International relations minister Netumbo Nandi-Ndaitwah says African women are still battling for equality in the political arena, adding there is a long way to achieve the 50:50 gender parity project of the African Union.
Nandi-Ndaitwah, who is also Swapo’s vice president, yesterday questioned why citizens hardly vote for female presidential candidates when they stand but tend to vote for men into power.
“We have achieved the 50:50 gender parity at the AU Commission. However, we still need to do a lot do to achieve 50:50 gender representation at country level,” she stated.
Nandi-Ndaitwah’s comments follow the ascendence of Samia Suluhu Hassan to the presidency of Tanzania following the death of former president John Magufuli last week.
Hassan was ushered into the top office and will serve the remainder of Magufuli’s term as per that country’s constitution. She also made history by becoming Tanzania’s first-ever female president.
“Credit must be given to the late Magufuli for making her vice president. Whatever happened during his tenure, it means he did it with madam Hassan. She has been doing very well internationally. She attended all international meetings he delegated her and did well. It is something to celebrate,” said Nandi-Ndaitwah, who was in Dar es Salaam last weekend to attend a state memorial service in honour of the late Magufuli.
Local political commentators have also hailed Hassan’s ascendency to the highest political office in Tanzania, saying it was symbolically and materially significant for women in the East African country.
However, Africa still has a lot to do to ensure equal representation of women in the top and key political positions, local political commentators suggest.
Political commentator Rui Tyitende said it is rather unfortunate that Hassan became president as a consequence of the death of Magufuli, and not through the process of competitive elections.
“That would have given her more leverage and legitimacy to usher in reform across the political spectrum considering the cloud of irregularities that transpired during last year’s presidential elections,” he observed.
According to Tyitende, Hassan will be able to function in her new role as president with full powers and not an acting president.
“In other words, she has the power to appoint her own cabinet and discard Magufuli’s policies and programmes if she so wishes. Whether she can utilise that power to the advantage of the Tanzanian people will be something we will have to wait and see. She has four years to prove herself and deal with the various social, economic and security problems facing Tanzania,” he indicated.

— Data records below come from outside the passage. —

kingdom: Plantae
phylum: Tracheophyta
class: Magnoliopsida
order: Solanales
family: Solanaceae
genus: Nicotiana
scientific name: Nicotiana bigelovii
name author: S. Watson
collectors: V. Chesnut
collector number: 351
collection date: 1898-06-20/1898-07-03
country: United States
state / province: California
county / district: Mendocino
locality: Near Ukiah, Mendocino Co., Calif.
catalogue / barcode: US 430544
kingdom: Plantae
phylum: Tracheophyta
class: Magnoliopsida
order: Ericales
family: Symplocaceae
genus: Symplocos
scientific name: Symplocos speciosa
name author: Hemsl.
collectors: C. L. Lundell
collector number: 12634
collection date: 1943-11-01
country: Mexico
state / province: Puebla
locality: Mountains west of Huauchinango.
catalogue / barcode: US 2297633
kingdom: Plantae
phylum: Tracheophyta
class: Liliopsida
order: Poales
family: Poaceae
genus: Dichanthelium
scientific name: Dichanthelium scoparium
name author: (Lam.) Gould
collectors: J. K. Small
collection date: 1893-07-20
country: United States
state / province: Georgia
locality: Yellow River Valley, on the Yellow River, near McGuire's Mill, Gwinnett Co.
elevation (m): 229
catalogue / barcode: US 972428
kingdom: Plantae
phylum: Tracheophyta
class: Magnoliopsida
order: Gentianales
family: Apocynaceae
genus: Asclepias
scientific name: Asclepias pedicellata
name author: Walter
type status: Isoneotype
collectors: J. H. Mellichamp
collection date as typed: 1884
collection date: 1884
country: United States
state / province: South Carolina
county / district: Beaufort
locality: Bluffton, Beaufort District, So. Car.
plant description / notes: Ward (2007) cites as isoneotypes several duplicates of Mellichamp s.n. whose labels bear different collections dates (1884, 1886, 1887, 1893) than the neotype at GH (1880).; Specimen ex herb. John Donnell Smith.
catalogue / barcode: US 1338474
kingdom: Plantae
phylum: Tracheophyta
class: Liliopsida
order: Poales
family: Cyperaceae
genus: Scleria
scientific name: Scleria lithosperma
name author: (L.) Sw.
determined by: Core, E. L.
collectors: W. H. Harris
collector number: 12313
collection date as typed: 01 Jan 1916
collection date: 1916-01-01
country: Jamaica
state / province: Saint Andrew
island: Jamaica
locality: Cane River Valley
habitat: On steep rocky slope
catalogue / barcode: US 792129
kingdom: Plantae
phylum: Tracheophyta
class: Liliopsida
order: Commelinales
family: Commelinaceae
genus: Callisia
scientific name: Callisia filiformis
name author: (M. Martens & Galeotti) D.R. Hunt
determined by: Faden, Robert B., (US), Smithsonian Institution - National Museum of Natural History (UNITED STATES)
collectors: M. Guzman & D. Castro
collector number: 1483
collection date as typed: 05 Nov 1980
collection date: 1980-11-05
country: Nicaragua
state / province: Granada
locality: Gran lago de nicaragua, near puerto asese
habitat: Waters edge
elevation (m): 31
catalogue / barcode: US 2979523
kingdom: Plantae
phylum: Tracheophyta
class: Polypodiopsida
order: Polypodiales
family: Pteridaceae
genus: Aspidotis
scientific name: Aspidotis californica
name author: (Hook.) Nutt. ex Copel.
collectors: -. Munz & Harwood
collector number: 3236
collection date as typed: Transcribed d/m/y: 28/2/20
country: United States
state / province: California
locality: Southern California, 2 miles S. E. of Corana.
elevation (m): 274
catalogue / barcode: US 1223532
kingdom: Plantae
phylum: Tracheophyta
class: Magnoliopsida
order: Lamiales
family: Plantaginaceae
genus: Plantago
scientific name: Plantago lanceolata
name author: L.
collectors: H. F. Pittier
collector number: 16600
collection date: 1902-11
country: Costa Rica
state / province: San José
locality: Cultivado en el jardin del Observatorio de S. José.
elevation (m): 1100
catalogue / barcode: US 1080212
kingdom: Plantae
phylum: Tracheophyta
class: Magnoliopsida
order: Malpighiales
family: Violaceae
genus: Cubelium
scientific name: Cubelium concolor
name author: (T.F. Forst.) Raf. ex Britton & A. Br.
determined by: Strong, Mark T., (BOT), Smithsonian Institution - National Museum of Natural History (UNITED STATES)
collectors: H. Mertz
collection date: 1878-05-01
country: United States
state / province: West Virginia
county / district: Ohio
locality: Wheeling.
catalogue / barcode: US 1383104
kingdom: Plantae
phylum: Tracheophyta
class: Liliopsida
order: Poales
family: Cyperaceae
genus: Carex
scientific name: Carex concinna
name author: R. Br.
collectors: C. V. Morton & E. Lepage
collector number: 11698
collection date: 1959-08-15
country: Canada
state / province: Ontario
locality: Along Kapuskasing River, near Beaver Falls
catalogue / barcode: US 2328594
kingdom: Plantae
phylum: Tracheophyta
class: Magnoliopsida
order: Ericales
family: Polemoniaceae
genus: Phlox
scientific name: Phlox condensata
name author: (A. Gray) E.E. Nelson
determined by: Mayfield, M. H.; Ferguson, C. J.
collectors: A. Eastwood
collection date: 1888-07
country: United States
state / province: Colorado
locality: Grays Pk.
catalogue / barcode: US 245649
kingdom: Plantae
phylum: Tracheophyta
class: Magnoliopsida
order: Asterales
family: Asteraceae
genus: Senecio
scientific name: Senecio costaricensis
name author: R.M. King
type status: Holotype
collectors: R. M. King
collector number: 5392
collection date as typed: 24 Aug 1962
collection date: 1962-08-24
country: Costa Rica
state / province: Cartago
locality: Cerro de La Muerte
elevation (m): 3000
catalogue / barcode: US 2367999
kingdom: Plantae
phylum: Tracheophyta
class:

Another commentator Ndumba Kamwanyah said Hassan’s new role is telling in terms of the political hurdle women have to battle to reach the top.
“So, as much as her presidency, despite the circumstances how she ascended to power, is a victory for gender political representation. Africa still has a lot to do to ensure equal representation of women in the top and key positions,” Kamwanyah contended.
Political analyst and senior lecturer in the department of communication at the Namibia University of Science and Technology (NUST) Admire Mare said Hassan’s ascendance to the presidency means that finally, women are breaking the glass ceiling in political spaces.
“She is one of the few female leaders to have climbed up that ladder. It’s a good sign for female empowerment but more structural barriers and negative attitudes must be addressed to ensure the 50: 50 representation as stipulated by the African Union,” he suggested.
Africa has had few women leaders over the years. Liberia’s Ellen Johnson Sirleaf made history when she became the continent’s first elected woman president in 2005. She served two terms until 2018.
Catherine Samba-Panza, a lawyer by profession, also served as Central African Republic interim president from 2014 to 2016.
Another female leader who tasted the presidency was Malawi’s Joyce Banda, who stepped up from vice president to president after the death of Bingu wa Mutharika in 2012. She later lost the presidential election in 2014.
Albeit ceremonial, in 2018, the National Assembly in Mauritius voted Ameenah Gurib-Fakim as the first woman to hold the position of president during 2015. She later resigned in 2018 after she was implicated in a financial scandal.
Ethiopia also has a female president in diplomat Sahle-Work Zewde, who was elected to the position in 2018 by parliamentarians, also making her the first woman to hold the honorary role.